Sunday, October 17, 2010
Ball of Fire
Another classic Howard Hawks comedy, Ball of Fire (1941) teams the great director with screenwriter Billy Wilder for a match made in heaven. It isn't a masterpiece like His Girl Friday, but it's a hilarious film in its own right, featuring one of Barbara Stanwyck's best performances.
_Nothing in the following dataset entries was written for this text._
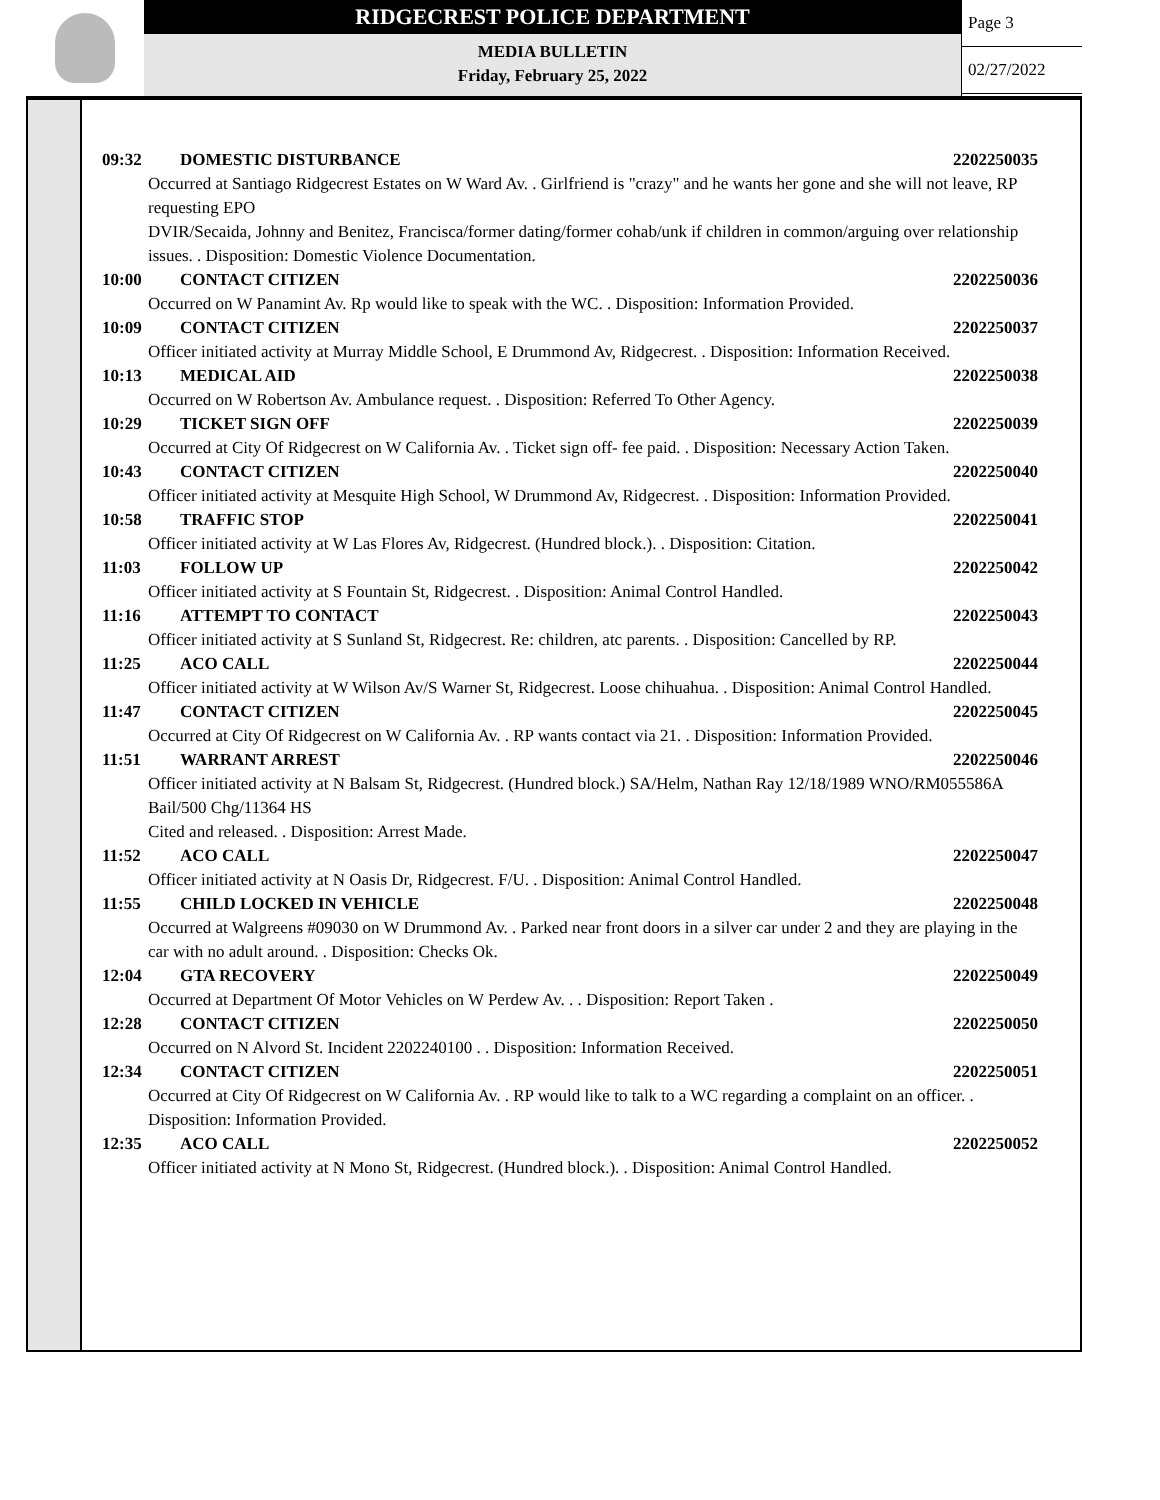RIDGECREST POLICE DEPARTMENT
MEDIA BULLETIN
Friday, February 25, 2022
Page 3
02/27/2022
09:32 DOMESTIC DISTURBANCE 2202250035
Occurred at Santiago Ridgecrest Estates on W Ward Av. . Girlfriend is "crazy" and he wants her gone and she will not leave, RP requesting EPO
DVIR/Secaida, Johnny and Benitez, Francisca/former dating/former cohab/unk if children in common/arguing over relationship issues. . Disposition: Domestic Violence Documentation.
10:00 CONTACT CITIZEN 2202250036
Occurred on W Panamint Av. Rp would like to speak with the WC. . Disposition: Information Provided.
10:09 CONTACT CITIZEN 2202250037
Officer initiated activity at Murray Middle School, E Drummond Av, Ridgecrest. . Disposition: Information Received.
10:13 MEDICAL AID 2202250038
Occurred on W Robertson Av. Ambulance request. . Disposition: Referred To Other Agency.
10:29 TICKET SIGN OFF 2202250039
Occurred at City Of Ridgecrest on W California Av. . Ticket sign off- fee paid. . Disposition: Necessary Action Taken.
10:43 CONTACT CITIZEN 2202250040
Officer initiated activity at Mesquite High School, W Drummond Av, Ridgecrest. . Disposition: Information Provided.
10:58 TRAFFIC STOP 2202250041
Officer initiated activity at W Las Flores Av, Ridgecrest. (Hundred block.). . Disposition: Citation.
11:03 FOLLOW UP 2202250042
Officer initiated activity at S Fountain St, Ridgecrest. . Disposition: Animal Control Handled.
11:16 ATTEMPT TO CONTACT 2202250043
Officer initiated activity at S Sunland St, Ridgecrest. Re: children, atc parents. . Disposition: Cancelled by RP.
11:25 ACO CALL 2202250044
Officer initiated activity at W Wilson Av/S Warner St, Ridgecrest. Loose chihuahua. . Disposition: Animal Control Handled.
11:47 CONTACT CITIZEN 2202250045
Occurred at City Of Ridgecrest on W California Av. . RP wants contact via 21. . Disposition: Information Provided.
11:51 WARRANT ARREST 2202250046
Officer initiated activity at N Balsam St, Ridgecrest. (Hundred block.) SA/Helm, Nathan Ray 12/18/1989 WNO/RM055586A Bail/500 Chg/11364 HS
Cited and released. . Disposition: Arrest Made.
11:52 ACO CALL 2202250047
Officer initiated activity at N Oasis Dr, Ridgecrest. F/U. . Disposition: Animal Control Handled.
11:55 CHILD LOCKED IN VEHICLE 2202250048
Occurred at Walgreens #09030 on W Drummond Av. . Parked near front doors in a silver car under 2 and they are playing in the car with no adult around. . Disposition: Checks Ok.
12:04 GTA RECOVERY 2202250049
Occurred at Department Of Motor Vehicles on W Perdew Av. . . Disposition: Report Taken .
12:28 CONTACT CITIZEN 2202250050
Occurred on N Alvord St. Incident 2202240100 . . Disposition: Information Received.
12:34 CONTACT CITIZEN 2202250051
Occurred at City Of Ridgecrest on W California Av. . RP would like to talk to a WC regarding a complaint on an officer. . Disposition: Information Provided.
12:35 ACO CALL 2202250052
Officer initiated activity at N Mono St, Ridgecrest. (Hundred block.). . Disposition: Animal Control Handled.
Eight professors have been commissioned to write a volume of new encyclopedias, and settle in New York for research purposes. The youngest of the lot, Bertram Potts (Gary Cooper), is a linguist who's intrigued by a chance encounter with a gabby garbage man (Allen Jenkins). Realizing he and his colleagues are woefully ignorant of current slang, Potts goes into the city for research, meeting hot-to-trot singer Sugarpuss (Barbara Stanwyck) and enlisting her in his efforts. Sugarpuss and her hubby, gangster Joe Lilac (Dana Andrews), are on the lam, so Sugarpuss takes Bertram up on his offer and agrees to live in their quarters - much to the Professors' collective delight. Things are complicated, of course, when Bertram and Sugarpuss fall for each other, and when Joe and his goons come calling.
Ball of Fire recycles the plot and thematic concerns of Bringing Up Baby, with a dash of Pygmalion thrown in: the nebbish intellectual, absorbed in his studies and unknowing of the real world, who's brought down off his ivory tower by a feisty, sensual, strong-willed woman. This is either auteurism (if you believe Cahiers) or laziness, but it's pure Hawks either way. Wilder's influence is also obvious, most notably in the adorably bumptuous professors who serve as a Greek Chorus, not unlike the Russian diplomats in Ninochtka, the servants in Sabrina or the POWs in Stalag 17 - or the Seven Dwarves to Sugarpuss's Snow White. Along with Charles Brackett, Hawks and Wilder prove a perfect comedy team, their respective styles meshing brilliantly.
Auteurist concerns aside, Ball of Fire is hysterically funny, though it lacks the off-the-wall absurdity of Bringing Up Baby and machine-gun dialogue of His Girl Friday. The verities of the plot are nothing to get worked up over - think a basic romcom with gangsters thrown in - but Hawks and Wilder (and the cast) make it work. The "fish out of water" premise gets a lot of mileage but the film crackles with pointed wit, including surprisingly risque, barely-coded banter between Potts and Sugarpuss. Perhaps the film is better than Bringing Up Baby in the sense that the two lovers have to meet each other half-way rather than one fully "converting," and the lack of an obnoxiously-scatterbrained Katharine Hepburn doesn't hurt either.
Hawks's direction is superb. The movie makes impressive use of deep-focus and blocking by none other than Gregg Toland (Stagecoach, Citizen Kane), making it a handsome film to watch along with its verbal delights. The film is more slow-paced and deliberate than most Hawks films, but it's no less funny and doesn't lack for carefully-constructed set-pieces - our Professors's confrontation with Joe's goons is extremely clever and surprisingly suspenseful. Alfred Newman's delightful, jazzy score is also a highlight.
Gary Cooper does surprisingly well against type, his stiff and uptight persona making for an unexpectedly-effective (and funny) straight man. But it's Barbara Stanwyck's show all the way: as usual, she perfectly combines raw sensuality, a snappy wit and forceful personality with a hidden vulnerability, the Hawksian woman to a T. Dana Andrews (The Best Years of Our Lives) gets a thankless villain role, but the gaggle of haplessly naive Professors - Oskar Homolka (Mission to Moscow), Henry Travers (Shadow of a Doubt), S.Z. Sakall (Casablanca), Tully Marshall (Grand Hotel), Leonard Kinskey (Manhattan Melodrama), Richard Haydn (Young Frankenstein) and Aubrey Mather (For the Love of Rusty) - provide a hilarious running commentary.
So yeah, Ball of Fire is a treat. See it.